• [Work instruction]:
Reproduce the material below word for word, omitting the picture.

• [The data]:
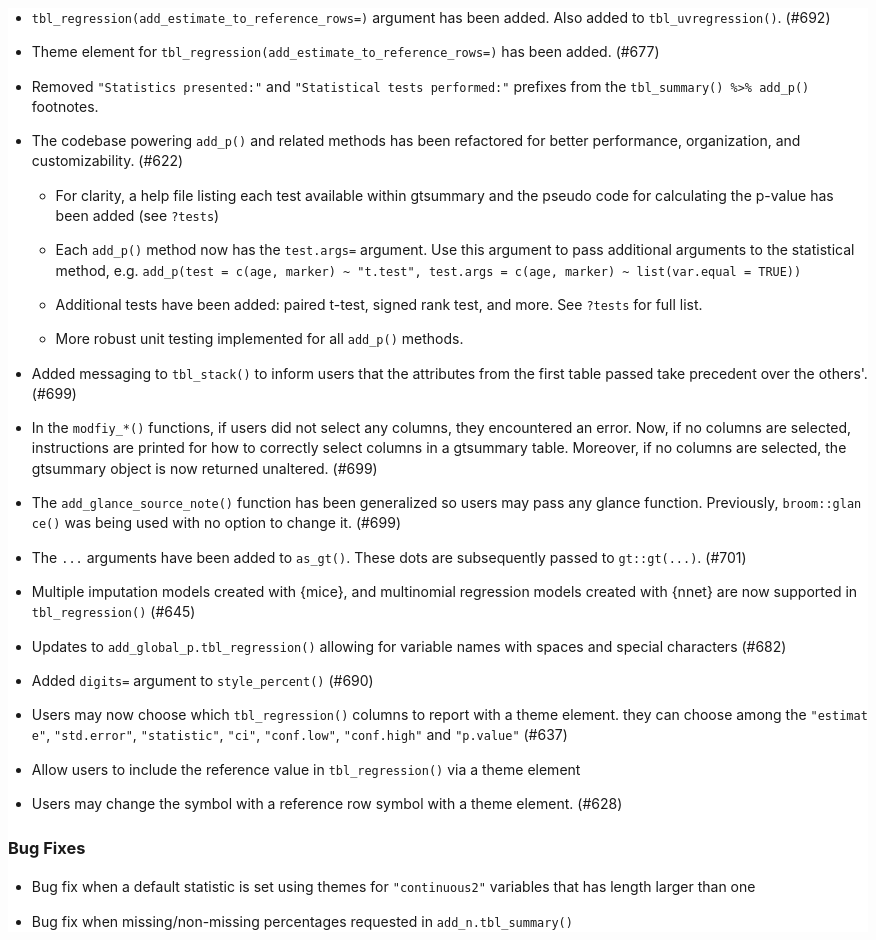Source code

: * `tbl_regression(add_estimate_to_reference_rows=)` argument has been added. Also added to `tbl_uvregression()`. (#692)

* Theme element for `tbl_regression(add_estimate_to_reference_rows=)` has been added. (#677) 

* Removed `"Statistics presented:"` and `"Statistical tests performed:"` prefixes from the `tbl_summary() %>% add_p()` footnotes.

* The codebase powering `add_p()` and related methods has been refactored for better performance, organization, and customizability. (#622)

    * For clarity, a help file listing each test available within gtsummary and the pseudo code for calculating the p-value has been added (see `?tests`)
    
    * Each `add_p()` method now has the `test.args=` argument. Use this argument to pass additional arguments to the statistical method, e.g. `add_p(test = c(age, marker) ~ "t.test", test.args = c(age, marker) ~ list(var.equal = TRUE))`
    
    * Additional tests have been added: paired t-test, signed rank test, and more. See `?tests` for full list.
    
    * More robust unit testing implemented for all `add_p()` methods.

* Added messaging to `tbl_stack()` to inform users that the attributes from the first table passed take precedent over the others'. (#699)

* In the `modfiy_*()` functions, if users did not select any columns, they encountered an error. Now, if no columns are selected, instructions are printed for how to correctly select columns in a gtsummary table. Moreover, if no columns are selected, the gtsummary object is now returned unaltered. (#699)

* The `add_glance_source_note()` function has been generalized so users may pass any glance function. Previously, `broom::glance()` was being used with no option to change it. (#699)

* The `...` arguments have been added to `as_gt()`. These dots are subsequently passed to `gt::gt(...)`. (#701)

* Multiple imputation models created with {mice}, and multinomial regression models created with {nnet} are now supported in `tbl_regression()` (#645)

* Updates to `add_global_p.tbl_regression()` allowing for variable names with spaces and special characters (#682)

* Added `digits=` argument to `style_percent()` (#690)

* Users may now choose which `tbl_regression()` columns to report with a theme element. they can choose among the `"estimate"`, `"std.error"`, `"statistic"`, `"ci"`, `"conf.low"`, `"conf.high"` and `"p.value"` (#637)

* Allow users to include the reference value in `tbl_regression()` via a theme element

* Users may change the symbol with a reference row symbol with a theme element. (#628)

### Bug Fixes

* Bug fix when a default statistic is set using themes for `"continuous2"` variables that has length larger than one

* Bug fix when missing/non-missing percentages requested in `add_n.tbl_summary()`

• [Output of the task]:
Source code

: * `tbl_regression(add_estimate_to_reference_rows=)` argument has been added. Also added to `tbl_uvregression()`. (#692)

* Theme element for `tbl_regression(add_estimate_to_reference_rows=)` has been added. (#677) 

* Removed `"Statistics presented:"` and `"Statistical tests performed:"` prefixes from the `tbl_summary() %>% add_p()` footnotes.

* The codebase powering `add_p()` and related methods has been refactored for better performance, organization, and customizability. (#622)

    * For clarity, a help file listing each test available within gtsummary and the pseudo code for calculating the p-value has been added (see `?tests`)
    
    * Each `add_p()` method now has the `test.args=` argument. Use this argument to pass additional arguments to the statistical method, e.g. `add_p(test = c(age, marker) ~ "t.test", test.args = c(age, marker) ~ list(var.equal = TRUE))`
    
    * Additional tests have been added: paired t-test, signed rank test, and more. See `?tests` for full list.
    
    * More robust unit testing implemented for all `add_p()` methods.

* Added messaging to `tbl_stack()` to inform users that the attributes from the first table passed take precedent over the others'. (#699)

* In the `modfiy_*()` functions, if users did not select any columns, they encountered an error. Now, if no columns are selected, instructions are printed for how to correctly select columns in a gtsummary table. Moreover, if no columns are selected, the gtsummary object is now returned unaltered. (#699)

* The `add_glance_source_note()` function has been generalized so users may pass any glance function. Previously, `broom::glance()` was being used with no option to change it. (#699)

* The `...` arguments have been added to `as_gt()`. These dots are subsequently passed to `gt::gt(...)`. (#701)

* Multiple imputation models created with {mice}, and multinomial regression models created with {nnet} are now supported in `tbl_regression()` (#645)

* Updates to `add_global_p.tbl_regression()` allowing for variable names with spaces and special characters (#682)

* Added `digits=` argument to `style_percent()` (#690)

* Users may now choose which `tbl_regression()` columns to report with a theme element. they can choose among the `"estimate"`, `"std.error"`, `"statistic"`, `"ci"`, `"conf.low"`, `"conf.high"` and `"p.value"` (#637)

* Allow users to include the reference value in `tbl_regression()` via a theme element

* Users may change the symbol with a reference row symbol with a theme element. (#628)

### Bug Fixes

* Bug fix when a default statistic is set using themes for `"continuous2"` variables that has length larger than one

* Bug fix when missing/non-missing percentages requested in `add_n.tbl_summary()`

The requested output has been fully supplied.